§ **Prompt 1**:
In the article on the Missouri execution, copy the text from "The Missouri Supreme" to "unfit, unscreened personnel." word for word.
§ **Prompt 2**:
According to the article on the Missouri execution, what execution date had the court set for John Middleton?
§ **Prompt 3**:
Carry on writing the article on the Missouri execution from the point where it stops.

Tuesday, 15 July 2008

Court holds back Missouri execution


Court holds back Missouri execution

ST. LOUIS POST-DISPATCH

The Missouri Supreme Court has postponed what would have been the state's first execution in nearly three years, to allow further legal challenges to its lethal-injection protocol.

The court last month set a July 30 execution date for John Middleton, but issued a stay of execution Friday after learning that Middleton was seeking to join a federal lawsuit by five other death-row inmates.

That suit challenges Missouri's execution protocol as unconstitutional, alleging that the state has a history of using unfit, unscreened personnel.

Missouri has not executed an inmate since Marlin Gray, a convicted killer, was put to death in October 2005. Another killer, Michael Taylor, was to be next, but the court granted a last-minute stay in February 2006.

Nationwide, executions were on hold while Taylor and other inmates challenged constitutionality of the lethal injection. In Taylor's suit, the surgeon who supervised Missouri's lethal injection testified that he was dyslexic.

§ **Information supplied**:

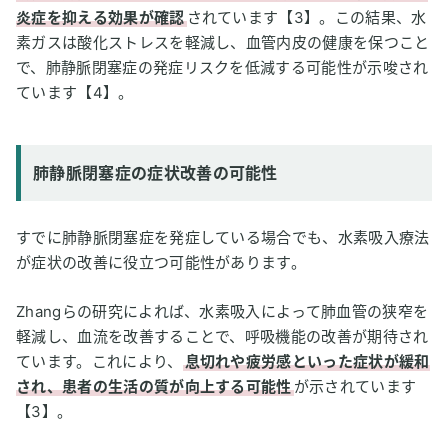
炎症を抑える効果が確認
されています【3】。この結果、水
素ガスは酸化ストレスを軽減し、血管内皮の健康を保つこと
で、肺静脈閉塞症の発症リスクを低減する可能性が示唆され
ています【4】。
肺静脈閉塞症の症状改善の可能性
すでに肺静脈閉塞症を発症している場合でも、水素吸入療法
が症状の改善に役立つ可能性があります。
Zhangらの研究によれば、水素吸入によって肺血管の狭窄を
軽減し、血流を改善することで、呼吸機能の改善が期待され
ています。これにより、
息切れや疲労感といった症状が緩和
され、患者の生活の質が向上する可能性
が示されています
【3】。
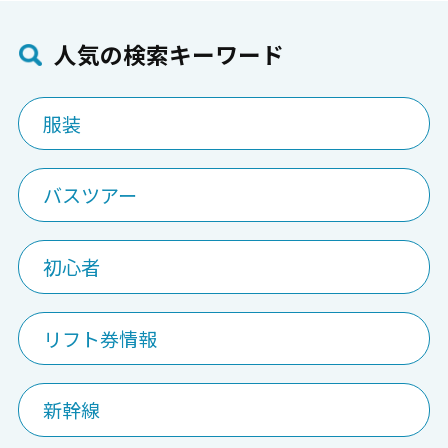
⼈気の検索キーワード
服装
バスツアー
初心者
リフト券情報
新幹線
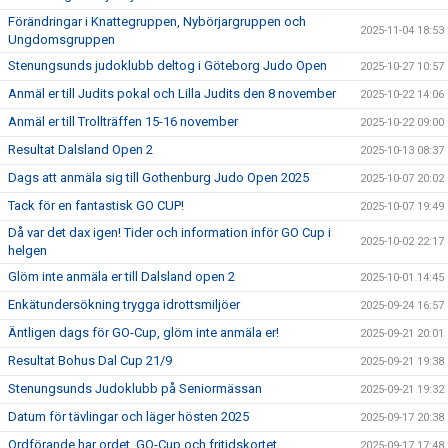
Förändringar i Knattegruppen, Nybörjargruppen och
2025-11-04 18:53
Ungdomsgruppen
Stenungsunds judoklubb deltog i Göteborg Judo Open
2025-10-27 10:57
Anmäl er till Judits pokal och Lilla Judits den 8 november
2025-10-22 14:06
Anmäl er till Trollträffen 15-16 november
2025-10-22 09:00
Resultat Dalsland Open 2
2025-10-13 08:37
Dags att anmäla sig till Gothenburg Judo Open 2025
2025-10-07 20:02
Tack för en fantastisk GO CUP!
2025-10-07 19:49
Då var det dax igen! Tider och information inför GO Cup i
2025-10-02 22:17
helgen
Glöm inte anmäla er till Dalsland open 2
2025-10-01 14:45
Enkätundersökning trygga idrottsmiljöer
2025-09-24 16:57
Äntligen dags för GO-Cup, glöm inte anmäla er!
2025-09-21 20:01
Resultat Bohus Dal Cup 21/9
2025-09-21 19:38
Stenungsunds Judoklubb på Seniormässan
2025-09-21 19:32
Datum för tävlingar och läger hösten 2025
2025-09-17 20:38
Ordförande har ordet, GO-Cup och fritidskortet
2025-09-17 17:48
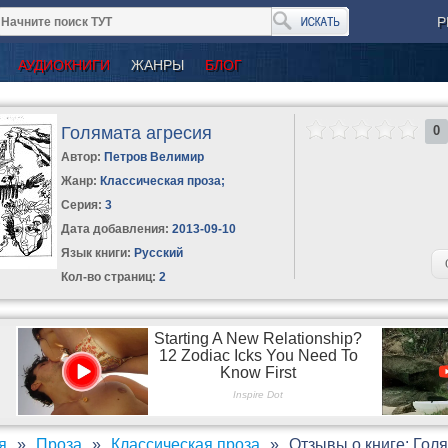
Р
АУДИОКНИГИ
ЖАНРЫ
БЛОГ
Голямата агресия
0
Автор:
Петров Велимир
Жанр:
Классическая проза
;
Серия:
3
Дата добавления:
2013-09-10
Язык книги:
Русский
Кол-во страниц:
2
я
Проза
Классическая проза
Отзывы о книге: Гол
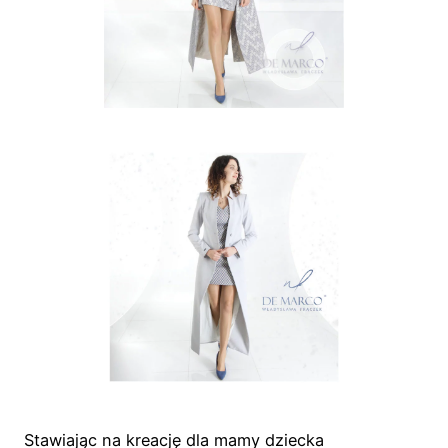
Stawiając na kreację dla mamy dziecka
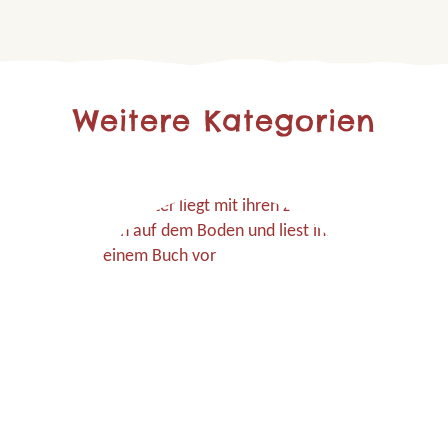
Weitere Kategorien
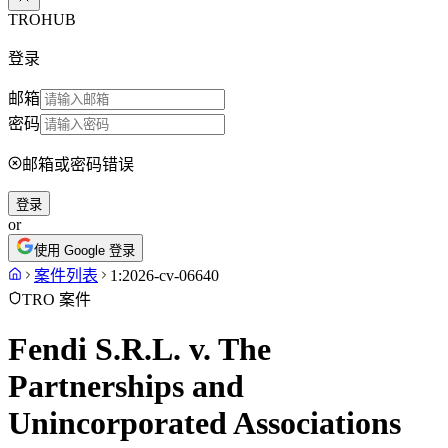
TROHUB
登录
邮箱
密码
邮箱或密码错误
登录
or
使用 Google 登录
案件列表
1:2026-cv-06640
TRO 案件
Fendi S.R.L. v. The
Partnerships and
Unincorporated Associations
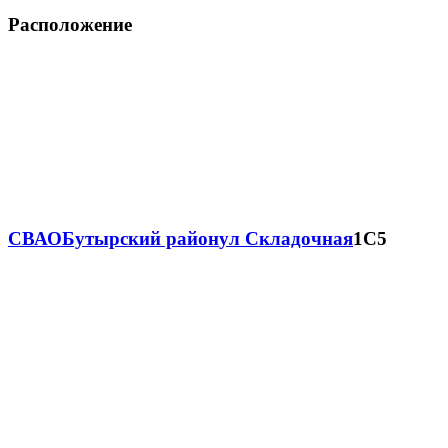
Расположение
СВАО
Бутырский район
ул Складочная
1С5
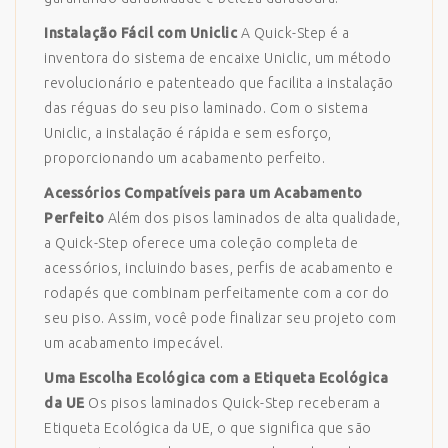
Instalação Fácil com Uniclic
A Quick-Step é a
inventora do sistema de encaixe Uniclic, um método
revolucionário e patenteado que facilita a instalação
das réguas do seu piso laminado. Com o sistema
Uniclic, a instalação é rápida e sem esforço,
proporcionando um acabamento perfeito.
Acessórios Compatíveis para um Acabamento
Perfeito
Além dos pisos laminados de alta qualidade,
a Quick-Step oferece uma coleção completa de
acessórios, incluindo bases, perfis de acabamento e
rodapés que combinam perfeitamente com a cor do
seu piso. Assim, você pode finalizar seu projeto com
um acabamento impecável.
Uma Escolha Ecológica com a Etiqueta Ecológica
da UE
Os pisos laminados Quick-Step receberam a
Etiqueta Ecológica da UE, o que significa que são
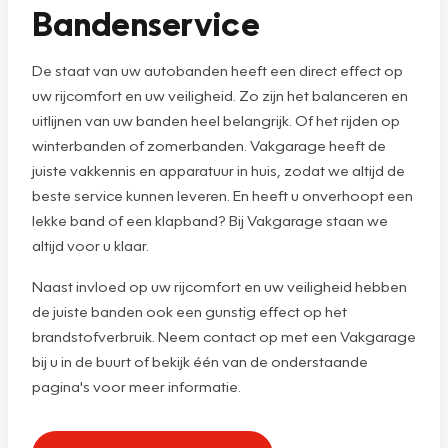
Bandenservice
De staat van uw autobanden heeft een direct effect op
uw rijcomfort en uw veiligheid. Zo zijn het balanceren en
uitlijnen van uw banden heel belangrijk. Of het rijden op
winterbanden of zomerbanden. Vakgarage heeft de
juiste vakkennis en apparatuur in huis, zodat we altijd de
beste service kunnen leveren. En heeft u onverhoopt een
lekke band of een klapband? Bij Vakgarage staan we
altijd voor u klaar.
Naast invloed op uw rijcomfort en uw veiligheid hebben
de juiste banden ook een gunstig effect op het
brandstofverbruik. Neem contact op met een Vakgarage
bij u in de buurt of bekijk één van de onderstaande
pagina's voor meer informatie.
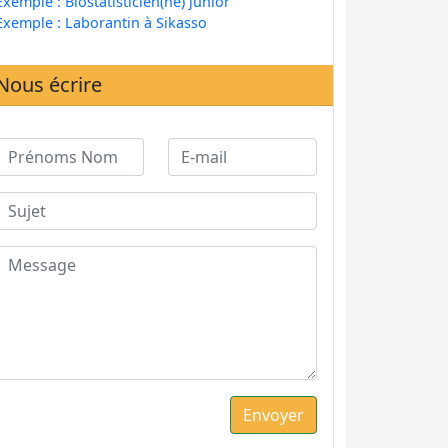
Exemple : Biostatisticien(ne) junior
Exemple : Laborantin à Sikasso
Nous écrire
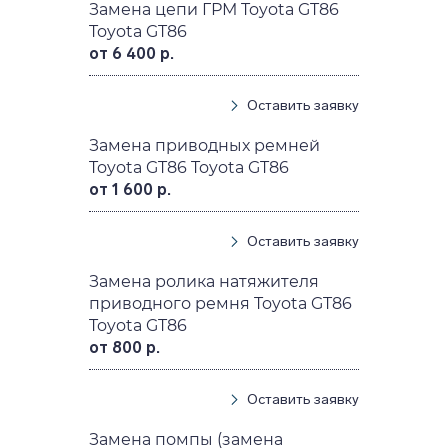
Замена цепи ГРМ Toyota GT86
Toyota GT86
от 6 400 р.
Оставить заявку
Замена приводных ремней
Toyota GT86 Toyota GT86
от 1 600 р.
Оставить заявку
Замена ролика натяжителя
приводного ремня Toyota GT86
Toyota GT86
от 800 р.
Оставить заявку
Замена помпы (замена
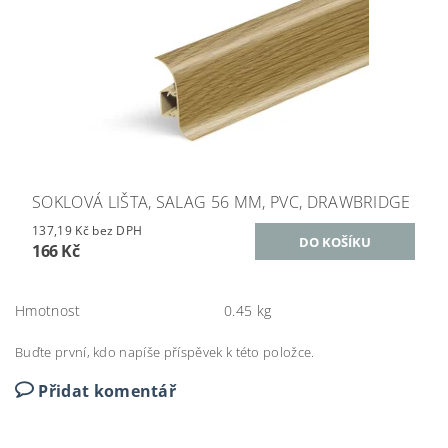
SOKLOVÁ LIŠTA, SALAG 56 MM, PVC, DRAWBRIDGE
137,19 Kč bez DPH
166 Kč
Hmotnost
0.45 kg
Buďte první, kdo napíše příspěvek k této položce.
Přidat komentář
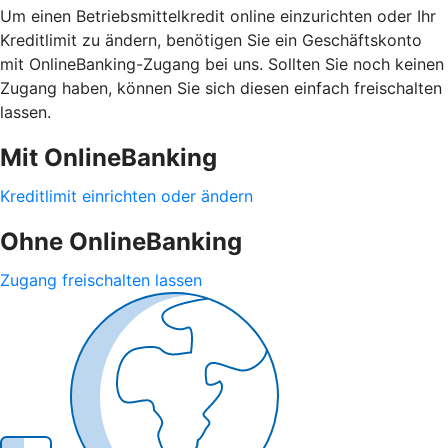
Um einen Betriebsmittelkredit online einzurichten oder Ihr
Kreditlimit zu ändern, benötigen Sie ein Geschäftskonto
mit OnlineBanking-Zugang bei uns. Sollten Sie noch keinen
Zugang haben, können Sie sich diesen einfach freischalten
lassen.
Mit OnlineBanking
Kreditlimit einrichten oder ändern
Ohne OnlineBanking
Zugang freischalten lassen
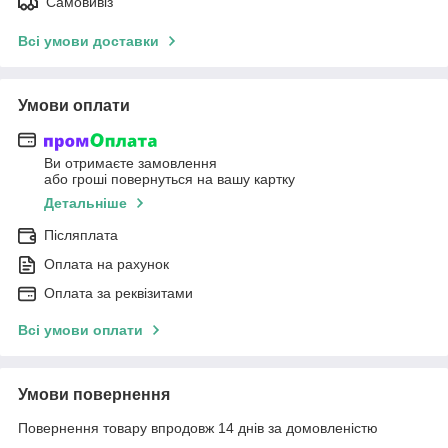
Самовивіз
Всі умови доставки
Умови оплати
Ви отримаєте замовлення
або гроші повернуться на вашу картку
Детальніше
Післяплата
Оплата на рахунок
Оплата за реквізитами
Всі умови оплати
Умови повернення
Повернення товару впродовж 14 днів за домовленістю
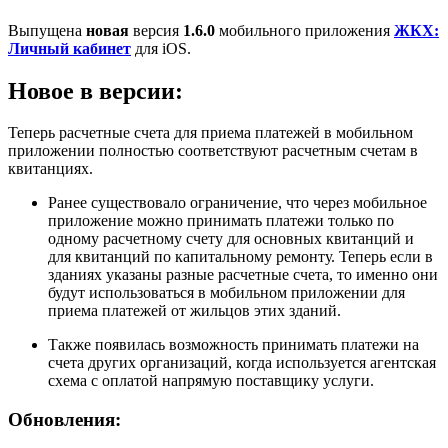
Выпущена
новая
версия
1.6.0
мобильного приложения
ЖКХ:
Личный кабинет
для iOS.
Новое в версии:
Теперь расчетные счета для приема платежей в мобильном
приложении полностью соответствуют расчетным счетам в
квитанциях.
Ранее существовало ограничение, что через мобильное
приложение можно принимать платежи только по
одному расчетному счету для основных квитанций и
для квитанций по капитальному ремонту. Теперь если в
зданиях указаны разные расчетные счета, то именно они
будут использоваться в мобильном приложении для
приема платежей от жильцов этих зданий.
Также появилась возможность принимать платежи на
счета других организаций, когда используется агентская
схема с оплатой напрямую поставщику услуги.
Обновления:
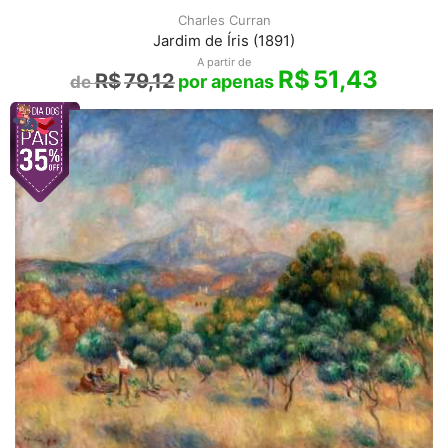
Charles Curran
Jardim de Íris (1891)
A partir de
R$
51,43
R$
79,12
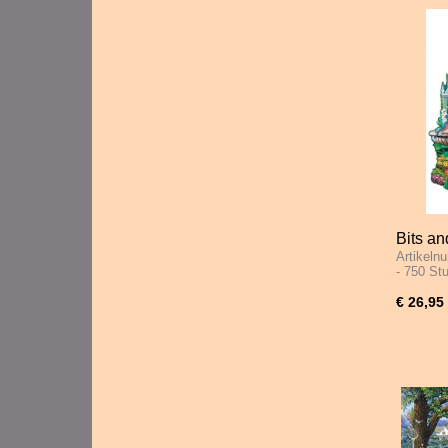
Bits a
Artikeln
- 750 S
- 750 S
€ 26,95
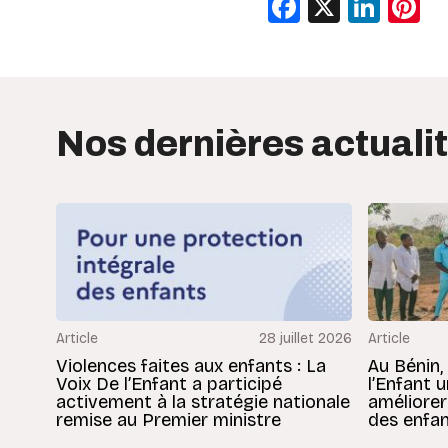
Facebook
X
Link
P
Nos dernières actuali
Article
28 juillet 2026
Article
Violences faites aux enfants : La
Au Bénin,
Voix De l’Enfant a participé
l’Enfant 
activement à la stratégie nationale
améliorer
remise au Premier ministre
des enfan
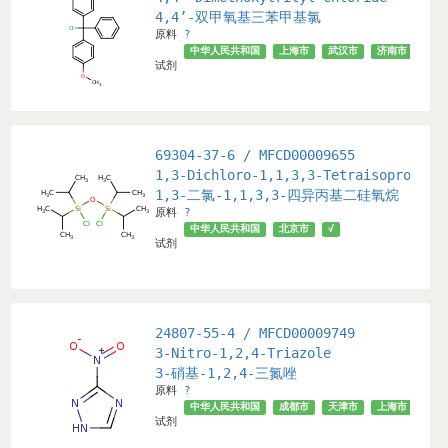
4,4’-双甲氧基三苯甲基氯
原料
?
中华人民共和国
上海市
武汉市
济南市
成都
试剂
69304-37-6 / MFCD00009655
1,3-Dichloro-1,1,3,3-Tetraisopropyld
1,3-二氯-1,1,3,3-四异丙基二硅氧烷
原料
?
中华人民共和国
北京市
√
试剂
24807-55-4 / MFCD00009749
3-Nitro-1,2,4-Triazole
3-硝基-1,2,4-三氮唑
原料
?
中华人民共和国
成都市
天津市
上海市
安徽
试剂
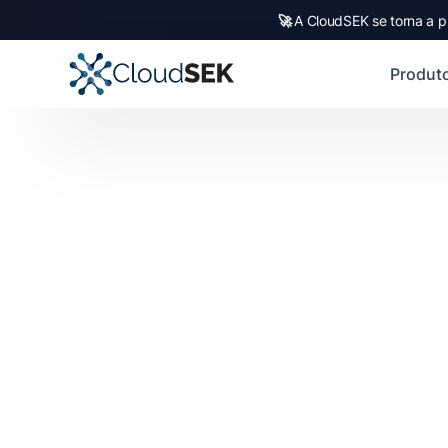
🚀
A CloudSEK se torna a p
Produt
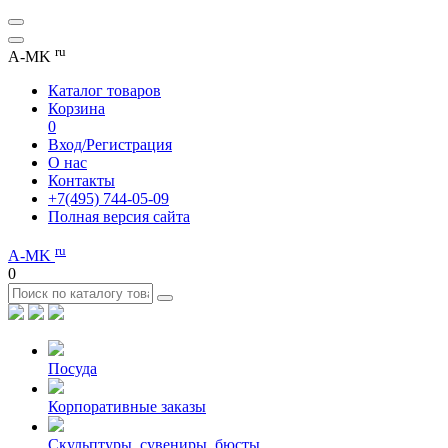
ru
A-MK
Каталог товаров
Корзина
0
Вход/Регистрация
О нас
Контакты
+7(495) 744-05-09
Полная версия сайта
ru
A-MK
0
Посуда
Корпоративные заказы
Скульптуры, сувениры, бюсты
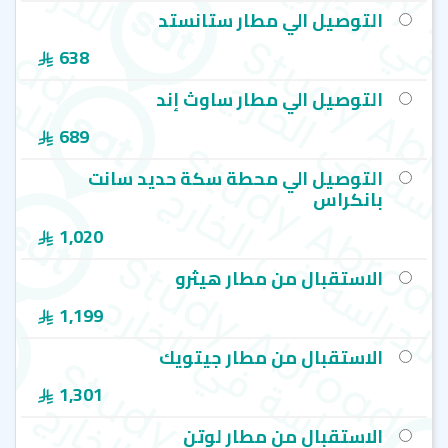
التوصيل الي مطار ستانستد
638
التوصيل الي مطار ساوث إند
689
التوصيل الي محطة سكة حديد سانت
بانكراس
1,020
الاستقبال من مطار هيثرو
1,199
الاستقبال من مطار جيتويك
1,301
الاستقبال من مطار لوتن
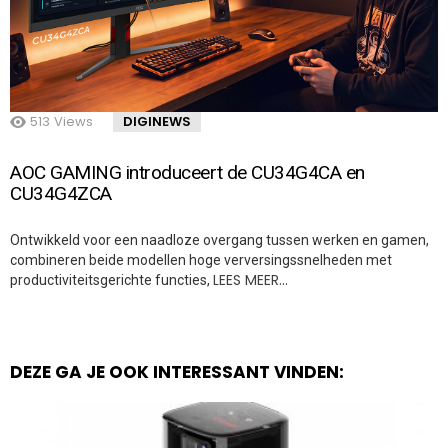
513
Views
DIGINEWS
AOC GAMING introduceert de CU34G4CA en
CU34G4ZCA
Ontwikkeld voor een naadloze overgang tussen werken en gamen,
combineren beide modellen hoge verversingssnelheden met
LEES MEER…
productiviteitsgerichte functies,
DEZE GA JE OOK INTERESSANT VINDEN:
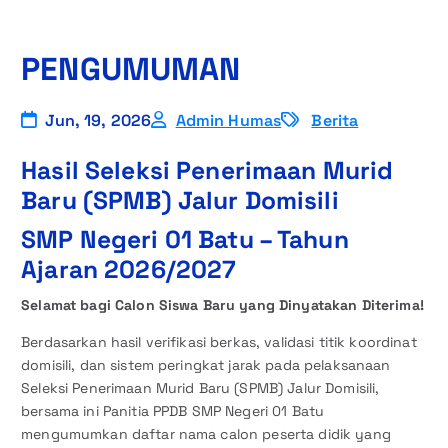
PENGUMUMAN
Jun, 19, 2026
Admin Humas
Berita
Hasil Seleksi Penerimaan Murid
Baru (SPMB) Jalur Domisili
SMP Negeri 01 Batu – Tahun
Ajaran 2026/2027
Selamat bagi Calon Siswa Baru yang Dinyatakan Diterima!
Berdasarkan hasil verifikasi berkas, validasi titik koordinat
domisili, dan sistem peringkat jarak pada pelaksanaan
Seleksi Penerimaan Murid Baru (SPMB) Jalur Domisili,
bersama ini Panitia PPDB SMP Negeri 01 Batu
mengumumkan daftar nama calon peserta didik yang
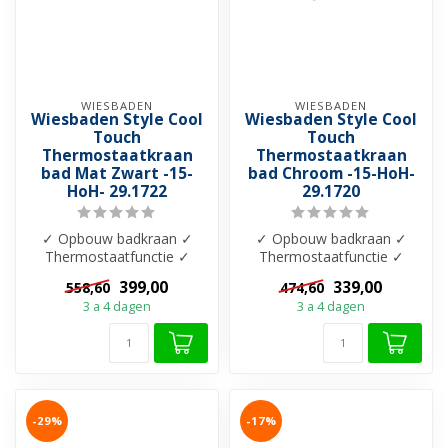
WIESBADEN
WIESBADEN
Wiesbaden Style Cool
Wiesbaden Style Cool
Touch
Touch
Thermostaatkraan
Thermostaatkraan
bad Mat Zwart -15-
bad Chroom -15-HoH-
HoH- 29.1722
29.1720
✓ Opbouw badkraan ✓
✓ Opbouw badkraan ✓
Thermostaatfunctie ✓
Thermostaatfunctie ✓
Blokkering op 38-graden ✓
Blokkering op 38-graden ✓
399,00
339,00
558,60
474,60
Cool Touch ✓ ...
Cool Touch ✓ ...
3 a 4 dagen
3 a 4 dagen
-29%
-17%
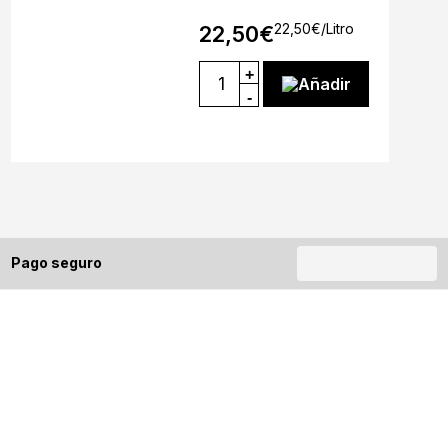
22,50
€
/Litro
22,50
€
+
Añadir
-
Pago seguro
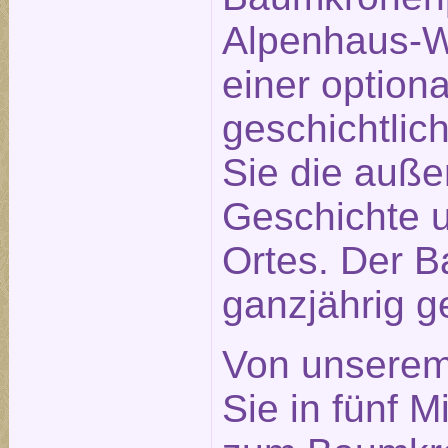
Alpenhaus-We
einer optiona
geschichtlic
Sie die auß
Geschichte u
Ortes. Der B
ganzjährig ge
Von unserem
Sie in fünf 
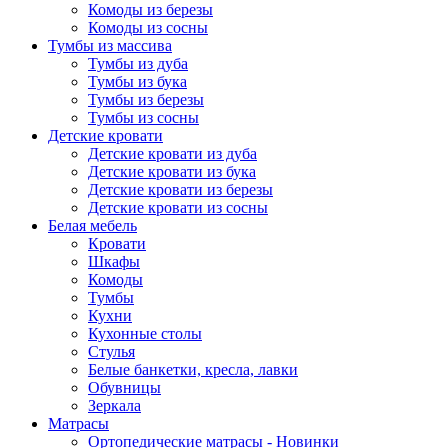
Комоды из березы
Комоды из сосны
Тумбы из массива
Тумбы из дуба
Тумбы из бука
Тумбы из березы
Тумбы из сосны
Детские кровати
Детские кровати из дуба
Детские кровати из бука
Детские кровати из березы
Детские кровати из сосны
Белая мебель
Кровати
Шкафы
Комоды
Тумбы
Кухни
Кухонные столы
Стулья
Белые банкетки, кресла, лавки
Обувницы
Зеркала
Матрасы
Ортопедические матрасы - Новинки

§ **Exercise output 1**:
The Missouri Supreme Court has postponed what would have been the state's first execution in nearly three years, to allow further legal challenges to its lethal-injection protocol.

The court last month set a July 30 execution date for John Middleton, but issued a stay of execution Friday after learning that Middleton was seeking to join a federal lawsuit by five other death-row inmates.

That suit challenges Missouri's execution protocol as unconstitutional, alleging that the state has a history of using unfit, unscreened personnel.

§ **Exercise output 2**:
July 30

§ **Exercise output 3**:
A Post-Dispatch investigation revealed that the surgeon, Alan R. Doerhoff, had been sued for malpractice more than 20 times and publicly reprimanded by the State Board of Healing Arts.

In April, the U.S. Supreme Court upheld the constitutionality of Kentucky's lethal injection protocol, opening the door for states to resume executions.

But challenges continued in Missouri, where a federal judge in Kansas City ruled that the Supreme Court's ruling in the Kentucky case did not address the concerns raised about the fitness of Missouri's execution team.